Fed governor Christopher Waller, a top contender to succeed chair Jay Powell, said that economic data supported lowering rates in the near-term despite the threat of higher inflation from President Donald Trump’s tariffs.
“I think we’re in that position and that we could do this as early as July,” Waller, who joined the Fed’s policy-setting panel in 2020 after being nominated by Trump during his first term, told CNBC on Friday.
“You’d want to start slow and bring them down just to make sure that there’s no big surprises. But start the process. That’s the key thing.”
Fed policymakers are divided on whether to lower rates at all this year amid fears that tariff turbulence could cause a fresh surge in inflation while also cooling economic growth.
The Federal Open Market Committee this week opted to hold rates steady in a range of 4.25-4.5 per cent for the fourth consecutive meeting, even as Trump piles pressure on Powell, whose term as Fed chair expires in May 2026, to slash them.
Ten members of the committee forecast two or more quarter-point cuts by the end of the year, while seven forecast none. Two expect just one cut.
Powell said on Wednesday “We are well positioned to wait to learn more about the likely course of the economy before considering any adjustments to our policy stance” and warned “our job is to make sure that a one-time increase in inflation doesn’t turn into an inflation problem.”
But Waller said that any serious tariff price impact had yet to materialise and would be a once-off effect when it did.
“We’ve been on pause for six months thinking that there was going to be a big tariff shock to inflation. We haven’t seen it,” he said. “We should be basing policy . . . on the data.”
“I don’t think we need to wait much longer, because even if the tariffs come in later, the impacts are still the same, it should be a one-off level effect and not cause persistent inflation.”

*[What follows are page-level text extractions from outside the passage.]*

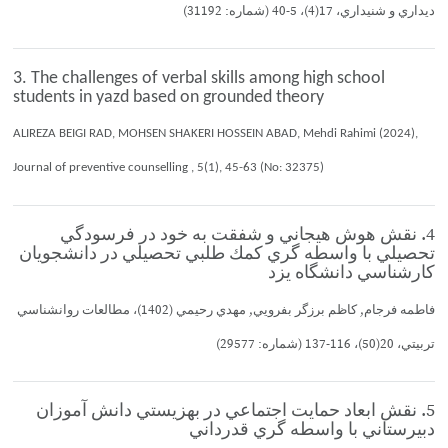
ديداري و شنيداري، 17(4)، 5-40 (شماره: 31192)
3. The challenges of verbal skills among high school
students in yazd based on grounded theory
ALIREZA BEIGI RAD, MOHSEN SHAKERI HOSSEIN ABAD, Mehdi Rahimi (2024),
Journal of preventive counselling , 5(1), 45-63 (No: 32375)
4. نقش هوش هيجاني و شفقت به خود در فرسودگي
تحصيلي با واسطه گري كمك طلبي تحصيلي در دانشجويان
كارشناسي دانشگاه يزد
فاطمه فرجام, كاظم برزگر بفرويي, مهدي رحيمي (1402)، مطالعات روانشناسي
تربيتي، 20(50)، 116-137 (شماره: 29577)
5. نقش ابعاد حمايت اجتماعي در بهزيستي دانش آموزان
دبيرستاني با واسطه گري قدرداني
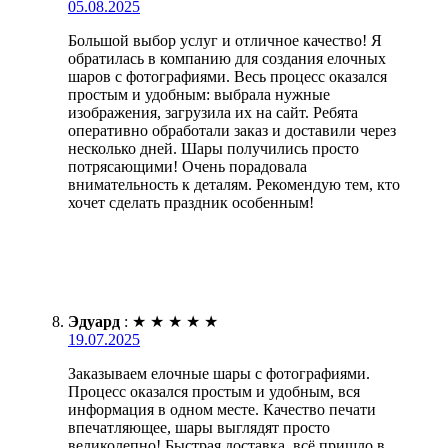
05.08.2025
Большой выбор услуг и отличное качество! Я
обратилась в компанию для создания елочных
шаров с фотографиями. Весь процесс оказался
простым и удобным: выбрала нужные
изображения, загрузила их на сайт. Ребята
оперативно обработали заказ и доставили через
несколько дней. Шары получились просто
потрясающими! Очень порадовала
внимательность к деталям. Рекомендую тем, кто
хочет сделать праздник особенным!
Эдуард
:
★
★
★
★
★
19.07.2025
Заказываем елочные шары с фотографиями.
Процесс оказался простым и удобным, вся
информация в одном месте. Качество печати
впечатляющее, шары выглядят просто
великолепно! Быстрая доставка, всё пришло в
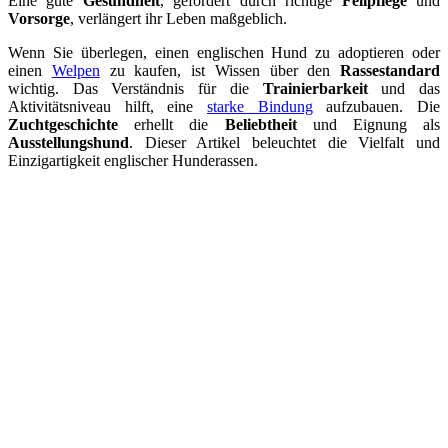
Eine gute
Gesundheit
, gefördert durch richtige
Fellpflege
und
Vorsorge
, verlängert ihr Leben maßgeblich.
Wenn Sie überlegen, einen englischen Hund zu adoptieren oder
einen
Welpen
zu kaufen, ist Wissen über den
Rassestandard
wichtig. Das Verständnis für die
Trainierbarkeit
und das
Aktivitätsniveau hilft, eine
starke Bindung
aufzubauen. Die
Zuchtgeschichte
erhellt die
Beliebtheit
und Eignung als
Ausstellungshund
. Dieser Artikel beleuchtet die Vielfalt und
Einzigartigkeit englischer Hunderassen.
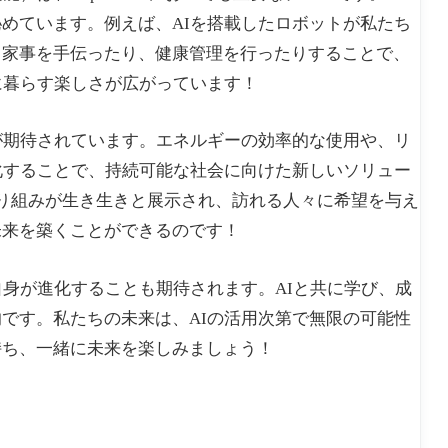
めています。例えば、AIを搭載したロボットが私たち
。家事を手伝ったり、健康管理を行ったりすることで、
に暮らす楽しさが広がっています！
が期待されています。エネルギーの効率的な使用や、リ
化することで、持続可能な社会に向けた新しいソリュー
の取り組みが生き生きと展示され、訪れる人々に希望を与え
未来を築くことができるのです！
自身が進化することも期待されます。AIと共に学び、成
です。私たちの未来は、AIの活用次第で無限の可能性
持ち、一緒に未来を楽しみましょう！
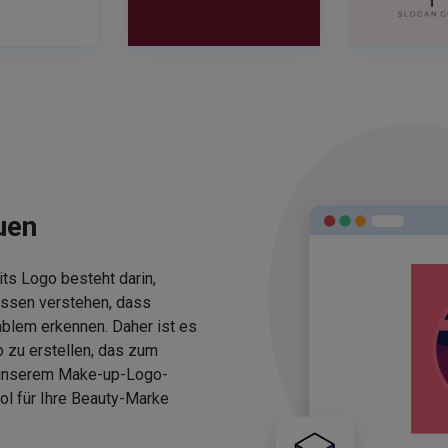
uen
ts Logo besteht darin,
üssen verstehen, dass
blem erkennen. Daher ist es
 zu erstellen, das zum
 unserem Make-up-Logo-
ol für Ihre Beauty-Marke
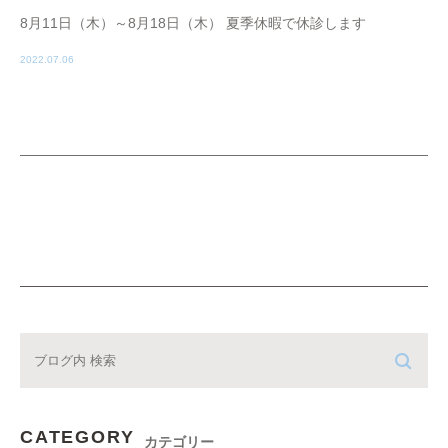
8月11日（木）～8月18日（木） 夏季休暇で休診します
2022.07.06
CATEGORY
カテゴリー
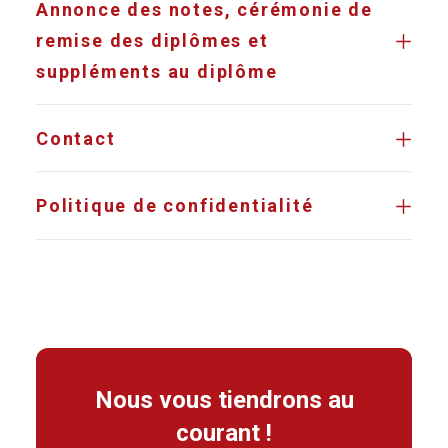
Annonce des notes, cérémonie de
remise des diplômes et
suppléments au diplôme
Contact
Politique de confidentialité
Nous vous tiendrons au
courant !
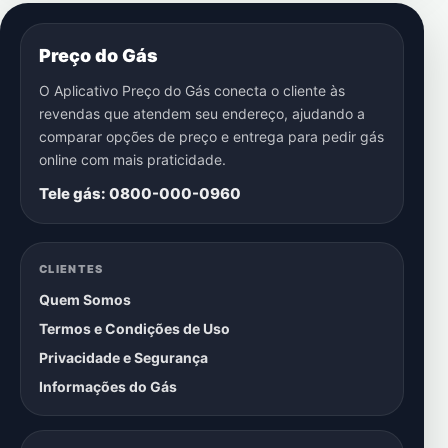
Preço do Gás
O Aplicativo Preço do Gás conecta o cliente às
revendas que atendem seu endereço, ajudando a
comparar opções de preço e entrega para pedir gás
online com mais praticidade.
Tele gás: 0800-000-0960
CLIENTES
Quem Somos
Termos e Condições de Uso
Privacidade e Segurança
Informações do Gás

Trump lashed out at Powell following this week’s FOMC decision and said rates should be 2.5 percentage points lower in order to reduce the cost of interest payments on US government debt.
“‘Too Late’ Jerome Powell is costing our Country Hundreds of Billions of Dollars. He is truly one of the dumbest, and most destructive, people in Government, and the Fed Board is complicit,” the president wrote on his Truth Social platform on Thursday.
Asked about the president’s comments, Waller insisted that for the Fed, it “not our job” to address the cost of financing government debt.
“Our mandate from Congress tells us to worry about unemployment and price stability, and that’s what we’re doing. It does not tell us to provide cheap financing to the US government,” he said.
“That is really the job of Congress and the Treasury to make sure you have a fiscal situation that is sustainable that will bring the deficits down and that will put downward pressure on interest rates all by itself.”